Today I'm going to talk about real world assets. Yesterday, Ondo Finance announced that they were going to launch a product that would allow them to tokenize shares in a fund that invested into ETFs managed by Blackrock and Pimco.
To many in the crypto space this feels like a "finally!" moment. Finally, RWAs are coming on-chain and stablecoin holders can get access to tradFi yields instead of having to settle for the paltry returns offered on-chain. But the devil's in the details. Let's dig in.
One of Ondo's legal entities is going to be the issuer of these tokenized interests. This means that they have a regulatory obligation to comply with relevant securities laws (these things are definitely securities). To comply, they require that only qualified purchasers (a high regulatory hurdle) can buy their tokens.
They also go one step further - it looks like they are going to impose transfer restrictions on their tokens, presumably to ensure that no non-qualified purchasers can hold them. This is the big thing - it looks like Ondo is taking the view that they are responsible for not letting the genie out of the bottle. They've probably been advised that if they let these tokens trickle out into permissionless DeFi they are exposed to significant legal liability.
And so, if only qualified purchasers and whitelisted protocols can hold these tokens, what's the point? We already have a product where you can invest your USD for bond ETFs - it's called Scottrade. You won't have permissionless protocol innovation because every protocol will need to be vetted specifically by Ondo to make sure they don't let the tokens leak out somehow.
The benefit that I could see is that people would prefer this UX because they like stablecoins and using crypto generally.
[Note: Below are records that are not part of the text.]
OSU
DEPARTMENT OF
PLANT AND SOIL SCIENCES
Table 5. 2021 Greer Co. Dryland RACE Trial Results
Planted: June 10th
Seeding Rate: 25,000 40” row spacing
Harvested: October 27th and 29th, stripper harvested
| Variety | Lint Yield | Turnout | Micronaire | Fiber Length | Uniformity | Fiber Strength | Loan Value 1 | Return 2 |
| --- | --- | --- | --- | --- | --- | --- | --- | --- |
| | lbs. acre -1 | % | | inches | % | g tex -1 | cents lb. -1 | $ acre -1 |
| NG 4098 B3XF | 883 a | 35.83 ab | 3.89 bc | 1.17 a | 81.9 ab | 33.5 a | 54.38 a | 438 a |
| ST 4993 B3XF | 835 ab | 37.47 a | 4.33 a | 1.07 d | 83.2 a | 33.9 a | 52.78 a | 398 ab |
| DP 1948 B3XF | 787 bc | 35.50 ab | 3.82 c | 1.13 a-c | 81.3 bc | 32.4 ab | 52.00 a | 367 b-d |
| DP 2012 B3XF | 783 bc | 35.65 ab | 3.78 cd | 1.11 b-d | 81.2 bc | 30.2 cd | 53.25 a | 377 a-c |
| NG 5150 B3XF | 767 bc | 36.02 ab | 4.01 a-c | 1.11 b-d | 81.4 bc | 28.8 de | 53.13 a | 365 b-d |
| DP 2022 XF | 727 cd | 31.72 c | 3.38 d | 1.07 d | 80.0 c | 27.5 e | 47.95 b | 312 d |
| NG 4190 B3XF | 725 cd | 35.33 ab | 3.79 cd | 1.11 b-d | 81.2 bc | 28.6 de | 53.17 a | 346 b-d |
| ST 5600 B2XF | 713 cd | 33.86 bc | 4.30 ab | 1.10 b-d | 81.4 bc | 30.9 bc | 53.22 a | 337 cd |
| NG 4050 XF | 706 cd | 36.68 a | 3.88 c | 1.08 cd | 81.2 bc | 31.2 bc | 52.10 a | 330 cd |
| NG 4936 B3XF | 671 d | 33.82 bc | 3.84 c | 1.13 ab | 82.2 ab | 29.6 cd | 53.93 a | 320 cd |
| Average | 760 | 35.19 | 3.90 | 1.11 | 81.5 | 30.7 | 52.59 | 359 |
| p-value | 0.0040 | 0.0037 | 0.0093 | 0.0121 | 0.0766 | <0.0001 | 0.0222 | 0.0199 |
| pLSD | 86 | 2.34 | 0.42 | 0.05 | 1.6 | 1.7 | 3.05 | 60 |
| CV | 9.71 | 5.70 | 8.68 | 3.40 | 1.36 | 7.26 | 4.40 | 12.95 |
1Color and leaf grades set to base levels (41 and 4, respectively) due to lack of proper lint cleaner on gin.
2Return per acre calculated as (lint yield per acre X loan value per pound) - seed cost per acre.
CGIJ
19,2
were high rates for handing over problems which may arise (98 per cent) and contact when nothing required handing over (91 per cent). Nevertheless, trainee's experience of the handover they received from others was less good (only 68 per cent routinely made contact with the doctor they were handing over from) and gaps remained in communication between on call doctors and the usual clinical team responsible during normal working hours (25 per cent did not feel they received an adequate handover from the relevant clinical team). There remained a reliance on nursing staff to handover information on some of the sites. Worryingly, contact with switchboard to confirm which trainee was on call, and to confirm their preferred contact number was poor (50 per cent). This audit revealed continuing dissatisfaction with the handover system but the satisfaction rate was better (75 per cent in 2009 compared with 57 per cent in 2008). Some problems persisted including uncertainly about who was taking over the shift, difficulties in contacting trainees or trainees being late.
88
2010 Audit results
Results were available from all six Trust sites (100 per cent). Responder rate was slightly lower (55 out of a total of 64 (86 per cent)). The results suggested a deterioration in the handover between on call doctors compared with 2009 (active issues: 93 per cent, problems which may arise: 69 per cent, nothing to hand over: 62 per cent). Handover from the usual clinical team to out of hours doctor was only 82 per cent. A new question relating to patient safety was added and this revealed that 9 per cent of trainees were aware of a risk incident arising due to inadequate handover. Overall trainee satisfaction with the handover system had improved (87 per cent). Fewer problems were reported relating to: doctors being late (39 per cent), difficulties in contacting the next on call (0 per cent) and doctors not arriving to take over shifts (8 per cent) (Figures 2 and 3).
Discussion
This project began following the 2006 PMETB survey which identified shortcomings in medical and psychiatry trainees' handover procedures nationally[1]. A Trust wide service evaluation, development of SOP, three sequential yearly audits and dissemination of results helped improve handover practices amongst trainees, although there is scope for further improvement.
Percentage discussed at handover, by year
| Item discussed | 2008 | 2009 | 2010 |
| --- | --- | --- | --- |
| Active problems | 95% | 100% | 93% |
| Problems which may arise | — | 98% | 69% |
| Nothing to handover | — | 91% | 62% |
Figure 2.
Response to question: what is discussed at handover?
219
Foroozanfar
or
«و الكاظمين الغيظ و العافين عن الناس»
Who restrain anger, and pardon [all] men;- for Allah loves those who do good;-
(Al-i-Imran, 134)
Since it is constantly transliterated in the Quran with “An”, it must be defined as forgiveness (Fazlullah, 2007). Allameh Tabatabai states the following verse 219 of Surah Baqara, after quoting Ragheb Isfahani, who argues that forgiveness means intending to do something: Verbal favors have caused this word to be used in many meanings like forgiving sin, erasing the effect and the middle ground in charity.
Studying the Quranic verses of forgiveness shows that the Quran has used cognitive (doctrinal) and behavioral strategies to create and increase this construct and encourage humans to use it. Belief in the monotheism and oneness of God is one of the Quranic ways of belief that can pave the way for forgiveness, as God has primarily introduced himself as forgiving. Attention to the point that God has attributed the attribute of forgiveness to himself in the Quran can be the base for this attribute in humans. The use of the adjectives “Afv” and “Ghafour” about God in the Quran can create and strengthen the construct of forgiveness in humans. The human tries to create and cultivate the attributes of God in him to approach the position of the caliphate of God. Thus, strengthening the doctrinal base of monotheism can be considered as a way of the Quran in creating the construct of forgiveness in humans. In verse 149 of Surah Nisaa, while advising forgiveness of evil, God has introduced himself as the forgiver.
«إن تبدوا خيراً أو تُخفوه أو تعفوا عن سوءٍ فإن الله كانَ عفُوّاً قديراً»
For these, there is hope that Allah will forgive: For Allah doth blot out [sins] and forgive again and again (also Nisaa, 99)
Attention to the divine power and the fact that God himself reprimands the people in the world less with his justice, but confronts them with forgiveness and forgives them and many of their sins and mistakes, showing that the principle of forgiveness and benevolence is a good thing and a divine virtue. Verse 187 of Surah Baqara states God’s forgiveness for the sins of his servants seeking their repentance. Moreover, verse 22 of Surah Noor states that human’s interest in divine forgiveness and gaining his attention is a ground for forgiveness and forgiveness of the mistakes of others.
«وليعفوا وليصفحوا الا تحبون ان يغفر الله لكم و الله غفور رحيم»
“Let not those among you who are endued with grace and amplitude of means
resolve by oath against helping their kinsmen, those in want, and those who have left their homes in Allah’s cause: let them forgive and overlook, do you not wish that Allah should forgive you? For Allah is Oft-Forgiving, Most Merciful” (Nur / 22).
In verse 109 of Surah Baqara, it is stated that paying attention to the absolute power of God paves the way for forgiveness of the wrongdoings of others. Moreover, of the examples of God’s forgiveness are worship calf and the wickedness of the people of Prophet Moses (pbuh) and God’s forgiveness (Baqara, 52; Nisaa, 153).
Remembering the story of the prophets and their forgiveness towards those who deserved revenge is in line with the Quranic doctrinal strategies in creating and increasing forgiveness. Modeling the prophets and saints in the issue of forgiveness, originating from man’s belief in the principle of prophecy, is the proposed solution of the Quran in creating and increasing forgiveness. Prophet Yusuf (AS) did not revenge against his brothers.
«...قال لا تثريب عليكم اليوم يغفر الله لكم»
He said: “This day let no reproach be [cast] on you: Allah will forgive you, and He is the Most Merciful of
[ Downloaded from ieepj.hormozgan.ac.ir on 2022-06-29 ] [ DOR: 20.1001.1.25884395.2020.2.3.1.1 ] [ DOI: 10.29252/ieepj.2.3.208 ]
This could be enough. But I also question whether they will be able to maintain the UX that crypto people like - you're going to have to do KYC, sign forms, and all the rest of the things that you don't have to do in DeFi. Will those hurdles negate any UX benefits here? Maybe, maybe not. We'll just have to see.
To close this out, I'll touch briefly on risk here. Putting securities on-chain is extremely sensitive. The financial system and financial stability is critical. Regulators have a tight grip over this system today. Putting securities on-chain in a meaningful way means, in my opinion, that regulators will have to cede some of their control to smart contract protocols. I think regulators see that as extraordinarily risky and see very little upside in return. I think it will happen eventually, but I would bet on regulators taking their time.
All this is to say that if Ondo builds something which really is different than the financial system we have today for RWAs, I would put a non-negligible risk on the government stepping in at some point and freezing the project while they go back and think about it more.